This is indeed a tradeoff. The only alternatives are to either store the length of the string explicitly somewhere (the Pascal solution is to prepend the string with a fixed-size length parameter, which can be as awkward as it sounds when you get to really long strings) or to do something nasty with the string's actual contents, such as saying that the last byte of a string has its high bit set.

I think the C solution is the most reasonable when storage is really tight, and more flexible than the Pascal method in general, but I agree that it's potentially dangerous and it's annoying to have a byte which you can never represent in a string.

dbaupp · on Sept 29, 2013

> more flexible than the Pascal method in general

Why?

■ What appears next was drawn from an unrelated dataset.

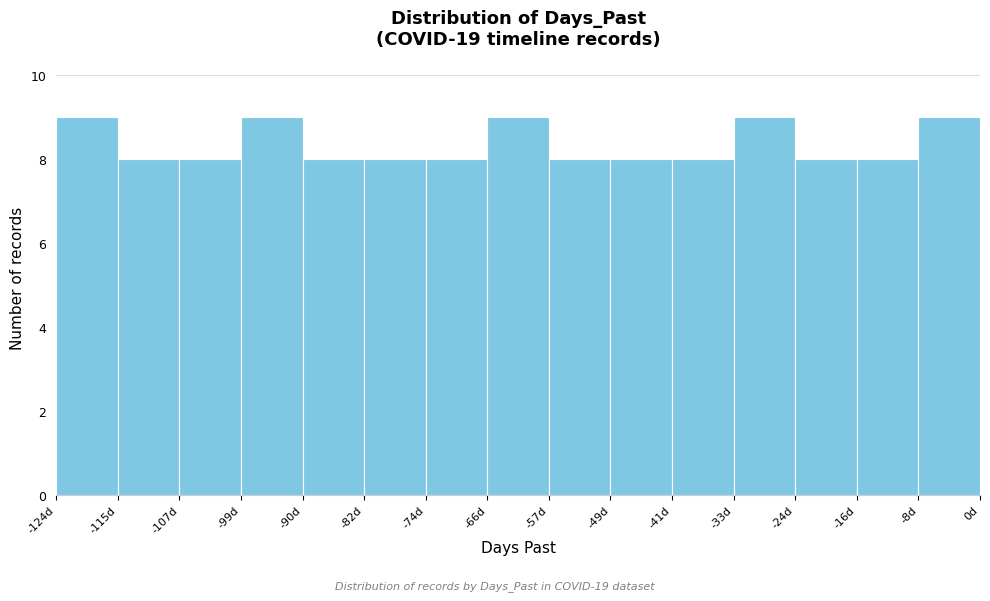

What is the height of the bar covering -8 to 0 on the x-axis? Neither the bar edges nor the heights are printed on the chart, so give them approximately, as read against the axes.

9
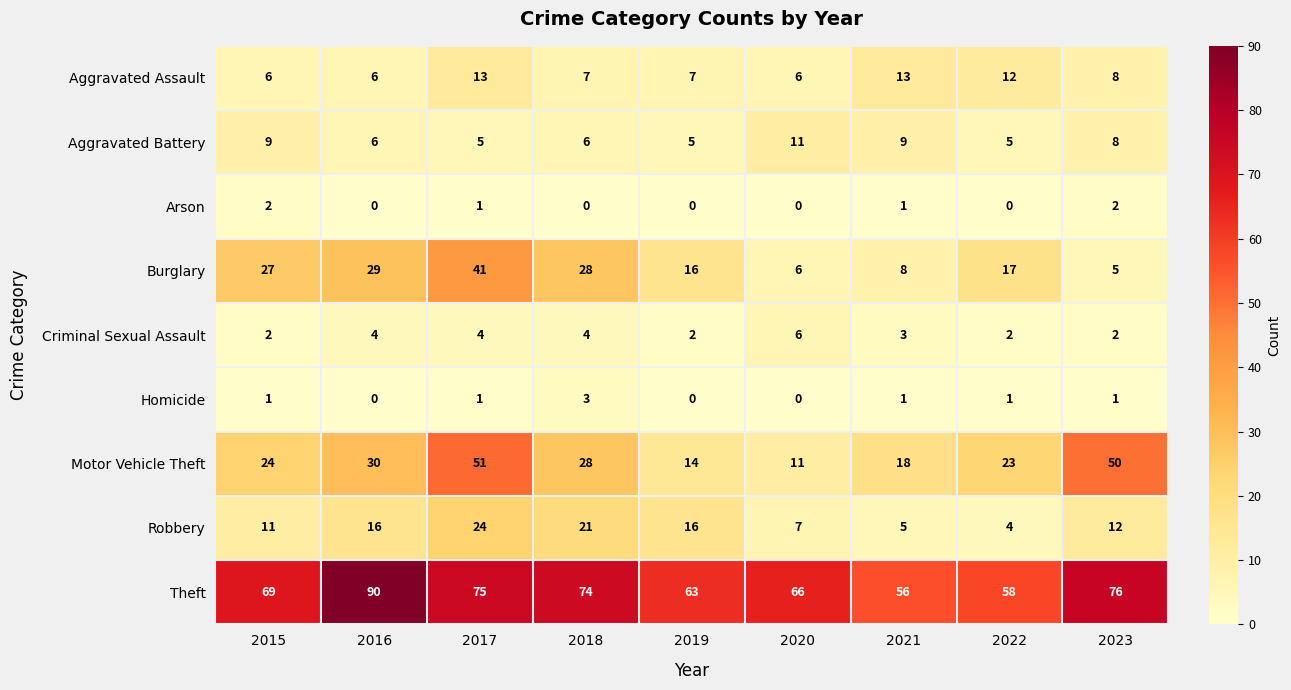

Which label corresponds to the largest value in the chart?

2016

C strings and Pascal strings can store exactly the same contents, except Pascal strings can store a literal \0, and are faster to manipulate (in many ways), at the cost of (sizeof(word) - 1) extra bytes.

derleth · on Sept 29, 2013

Because you can have extremely long strings without worrying about overflowing a fixed-size length prefix.

dbaupp · on Sept 29, 2013

A computer has a finite address space (e.g. 2^32 bytes on x86, 2^48 on x86-64), and always has a fixed size data type large enough to address it all; an in-memory string cannot possibly be usefully larger than this so using this finite-size type as the length-prefix is perfect & optimal.

C-strings are useful in extremely constrained environments when the extra few bytes of the length prefix vs the trailing \0 byte is too much to pay, but are essentially just a security risk in any other situation.